Sarà vero, poi, che la destra sia fra «le cose insopportabili al gusto del mondo» e la sinistra goda di «simpatia universale»? Un tempo, forse. Se così fu in passato, non è la sinistra, oggi, a sentirsi «antipatica» (Luca Ricolfi, Longanesi 2005) e a interrogarsi sulle ragioni? Ed è corretto dire, poi, che «la destra in ogni campo soffre di una forma di disprezzo pubblico»? Riesce a creare aree di fidelizzazione sempre più consistenti intorno ai suoi leader e ai suoi valori, uscendo spesso vittoriosa dalle urne e dettando l’agenda politica e culturale di mezza Europa, riuscendo sempre più spesso a riscrivere la storia come le fa comodo e a trasformare molta democrazia in democratura. Come si spiegherebbero tutti questi successi?
Non è bello contraddire Ferrara, perché gli salgono gli zuccheri. Dice che la sinistra fa ancora «mainstream»? Annuite in silenzio.
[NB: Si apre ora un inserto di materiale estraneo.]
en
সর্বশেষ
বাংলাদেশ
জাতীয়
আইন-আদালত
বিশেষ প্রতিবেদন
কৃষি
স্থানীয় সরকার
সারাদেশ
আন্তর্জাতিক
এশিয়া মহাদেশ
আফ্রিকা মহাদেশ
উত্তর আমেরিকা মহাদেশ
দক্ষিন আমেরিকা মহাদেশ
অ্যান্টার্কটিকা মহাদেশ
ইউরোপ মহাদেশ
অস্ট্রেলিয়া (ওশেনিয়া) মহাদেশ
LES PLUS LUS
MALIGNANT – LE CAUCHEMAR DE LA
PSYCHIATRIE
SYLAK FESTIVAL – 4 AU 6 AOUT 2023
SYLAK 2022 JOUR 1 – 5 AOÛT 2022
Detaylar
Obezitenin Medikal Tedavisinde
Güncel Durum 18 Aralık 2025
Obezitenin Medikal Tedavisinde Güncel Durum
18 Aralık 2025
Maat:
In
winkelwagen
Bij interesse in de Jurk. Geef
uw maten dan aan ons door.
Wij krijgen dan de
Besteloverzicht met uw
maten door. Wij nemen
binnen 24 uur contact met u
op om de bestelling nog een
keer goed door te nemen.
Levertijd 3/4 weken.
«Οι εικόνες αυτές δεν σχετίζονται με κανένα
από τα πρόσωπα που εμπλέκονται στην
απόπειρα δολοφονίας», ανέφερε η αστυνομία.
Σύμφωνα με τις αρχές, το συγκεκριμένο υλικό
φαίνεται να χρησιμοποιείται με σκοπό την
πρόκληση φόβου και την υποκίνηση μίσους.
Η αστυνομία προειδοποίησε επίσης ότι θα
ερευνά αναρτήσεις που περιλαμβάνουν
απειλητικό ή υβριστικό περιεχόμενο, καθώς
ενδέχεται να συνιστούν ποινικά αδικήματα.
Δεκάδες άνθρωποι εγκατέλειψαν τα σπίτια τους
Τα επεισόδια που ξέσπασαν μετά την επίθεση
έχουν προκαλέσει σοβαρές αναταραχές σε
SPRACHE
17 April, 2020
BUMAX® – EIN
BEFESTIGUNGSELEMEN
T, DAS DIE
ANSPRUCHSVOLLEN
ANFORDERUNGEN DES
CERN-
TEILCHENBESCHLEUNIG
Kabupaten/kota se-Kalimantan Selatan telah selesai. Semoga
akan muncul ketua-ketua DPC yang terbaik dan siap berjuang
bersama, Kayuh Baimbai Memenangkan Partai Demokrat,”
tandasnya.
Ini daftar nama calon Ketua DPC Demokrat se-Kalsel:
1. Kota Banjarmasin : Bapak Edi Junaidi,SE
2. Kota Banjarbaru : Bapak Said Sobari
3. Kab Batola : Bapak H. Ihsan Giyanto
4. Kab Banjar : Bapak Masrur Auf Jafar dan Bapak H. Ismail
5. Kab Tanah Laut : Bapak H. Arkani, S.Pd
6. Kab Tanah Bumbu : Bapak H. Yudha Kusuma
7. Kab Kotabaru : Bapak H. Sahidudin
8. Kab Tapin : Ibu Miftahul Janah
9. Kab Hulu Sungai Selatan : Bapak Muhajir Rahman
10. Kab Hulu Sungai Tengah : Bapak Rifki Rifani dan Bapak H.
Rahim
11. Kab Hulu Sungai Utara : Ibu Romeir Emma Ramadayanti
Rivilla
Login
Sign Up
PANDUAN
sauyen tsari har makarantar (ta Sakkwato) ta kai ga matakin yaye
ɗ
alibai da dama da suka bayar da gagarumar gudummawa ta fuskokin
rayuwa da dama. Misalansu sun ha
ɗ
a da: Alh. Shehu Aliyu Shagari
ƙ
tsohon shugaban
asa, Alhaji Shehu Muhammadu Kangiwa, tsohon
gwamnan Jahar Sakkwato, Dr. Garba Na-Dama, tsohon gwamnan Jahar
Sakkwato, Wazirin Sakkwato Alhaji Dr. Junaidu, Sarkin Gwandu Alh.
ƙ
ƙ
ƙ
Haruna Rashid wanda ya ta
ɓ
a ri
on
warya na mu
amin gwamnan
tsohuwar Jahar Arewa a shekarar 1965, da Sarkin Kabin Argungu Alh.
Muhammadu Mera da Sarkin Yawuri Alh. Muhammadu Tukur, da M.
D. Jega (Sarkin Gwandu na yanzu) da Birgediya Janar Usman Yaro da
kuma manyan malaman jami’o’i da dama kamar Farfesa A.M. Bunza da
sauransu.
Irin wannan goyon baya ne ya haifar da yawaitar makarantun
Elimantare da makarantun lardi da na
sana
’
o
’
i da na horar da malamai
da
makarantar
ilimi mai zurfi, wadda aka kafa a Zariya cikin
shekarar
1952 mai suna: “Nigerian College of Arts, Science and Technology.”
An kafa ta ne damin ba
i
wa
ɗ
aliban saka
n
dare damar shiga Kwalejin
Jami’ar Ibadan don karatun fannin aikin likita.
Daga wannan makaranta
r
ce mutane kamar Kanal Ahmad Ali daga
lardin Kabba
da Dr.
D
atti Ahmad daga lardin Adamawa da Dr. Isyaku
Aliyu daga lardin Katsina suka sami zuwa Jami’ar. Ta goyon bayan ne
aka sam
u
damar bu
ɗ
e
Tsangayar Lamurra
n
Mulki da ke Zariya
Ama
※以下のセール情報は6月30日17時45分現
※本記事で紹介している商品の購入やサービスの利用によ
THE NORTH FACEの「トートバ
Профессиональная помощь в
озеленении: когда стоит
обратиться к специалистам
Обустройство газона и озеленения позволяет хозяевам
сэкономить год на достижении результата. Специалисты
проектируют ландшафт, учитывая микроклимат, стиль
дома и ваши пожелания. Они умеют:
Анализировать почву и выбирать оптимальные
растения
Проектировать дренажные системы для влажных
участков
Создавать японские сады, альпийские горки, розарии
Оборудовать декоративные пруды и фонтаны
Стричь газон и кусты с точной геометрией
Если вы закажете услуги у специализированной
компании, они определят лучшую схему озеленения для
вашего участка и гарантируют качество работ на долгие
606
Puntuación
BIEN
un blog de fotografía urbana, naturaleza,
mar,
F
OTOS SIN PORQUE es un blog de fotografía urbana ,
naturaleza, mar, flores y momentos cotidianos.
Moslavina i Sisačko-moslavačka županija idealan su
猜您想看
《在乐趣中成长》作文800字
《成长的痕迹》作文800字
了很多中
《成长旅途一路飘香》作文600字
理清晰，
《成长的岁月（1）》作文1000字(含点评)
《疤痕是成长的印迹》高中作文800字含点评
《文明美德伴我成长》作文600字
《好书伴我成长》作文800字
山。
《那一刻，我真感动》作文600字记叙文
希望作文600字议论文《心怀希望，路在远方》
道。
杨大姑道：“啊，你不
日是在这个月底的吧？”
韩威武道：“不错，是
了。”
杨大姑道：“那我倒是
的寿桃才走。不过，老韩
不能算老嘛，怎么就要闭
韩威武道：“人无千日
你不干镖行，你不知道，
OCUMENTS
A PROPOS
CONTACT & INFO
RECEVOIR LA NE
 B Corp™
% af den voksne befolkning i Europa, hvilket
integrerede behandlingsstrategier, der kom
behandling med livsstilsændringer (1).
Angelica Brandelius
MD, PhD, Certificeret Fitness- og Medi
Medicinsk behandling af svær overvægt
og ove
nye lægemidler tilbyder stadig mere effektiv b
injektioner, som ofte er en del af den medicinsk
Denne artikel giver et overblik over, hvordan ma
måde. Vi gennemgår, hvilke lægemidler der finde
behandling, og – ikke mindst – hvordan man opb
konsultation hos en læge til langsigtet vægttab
Dice che l’«omologazione liberaldemocratica del mondo» incoraggia ogni sorta di «bastonatura» ai «cultori severi dell’ermeneutica della continuità»? Tacete: anche se è proprio la liberaldemocrazia a sembrarvi sempre più spesso bastonata dalla destra economica, da quella religiosa, da quella culturale e da quella politica, nessuno lo contraddica. Eventualmente chiedetegli perché.
Sarà mica dovuto ai «danni storici che le destre del Novecento hanno arrecato all’umanità e alla pace»? Macché, «il XXI è un tempo che viene dopo, post per definizione», e solo chi è rimasto intrappolato nel secolo passato potrebbe pensare a fascismo e a nazismo quando sente parlare di destra. Non deve essere quello, il motivo.
E allora «perché la destra è repellente e la sinistra è tanto carina»? Ferrara non lo dice, ma si capisce che può trattarsi solo di un ottuso pregiudizio, roba di pancia, volgare conformismo. E infatti «tutti sanno [leggasi: dovrebbero sapere] che le migliori idee dopo il New Deal sono venute dalla destra liberista e libertaria, che si tratti di tasse, libero commercio, promozione dei consumi, analisi sociale, filosofia dell’autonomia individuale, della responsabilità e della libertà del cittadino».
Tutto è chiaro, adesso: parliamo della cosiddetta destra liberale americana, degli anarco-capitalisti, dei libertarians. E dunque non è la destra che è di casa sulle pagine de Il Foglio, che è destra clericofascista, niente affatto libertaria e sempre meno liberista, una destra da cattodandies ai quali piace alzare il gomito e, quello che è peggio, la voce; non è nemmeno la destra alla qualche Silvio Berlusconi ha tolto il tappo, che è xenofoba e razzista, omofoba e sessista, e in fondo, ma neanche troppo in fondo, reazionaria, classista e statalista; è tutta un’altra roba, in senso stretto non è nemmeno destra.
È stato un brutto week end per Ferrara: Berlusconi ne ha sparata una più repellente dell’altra, difenderlo era praticamente impossibile e il vittimismo gli sarà sembrato un buon diversivo. Imbrogliare vien da sé.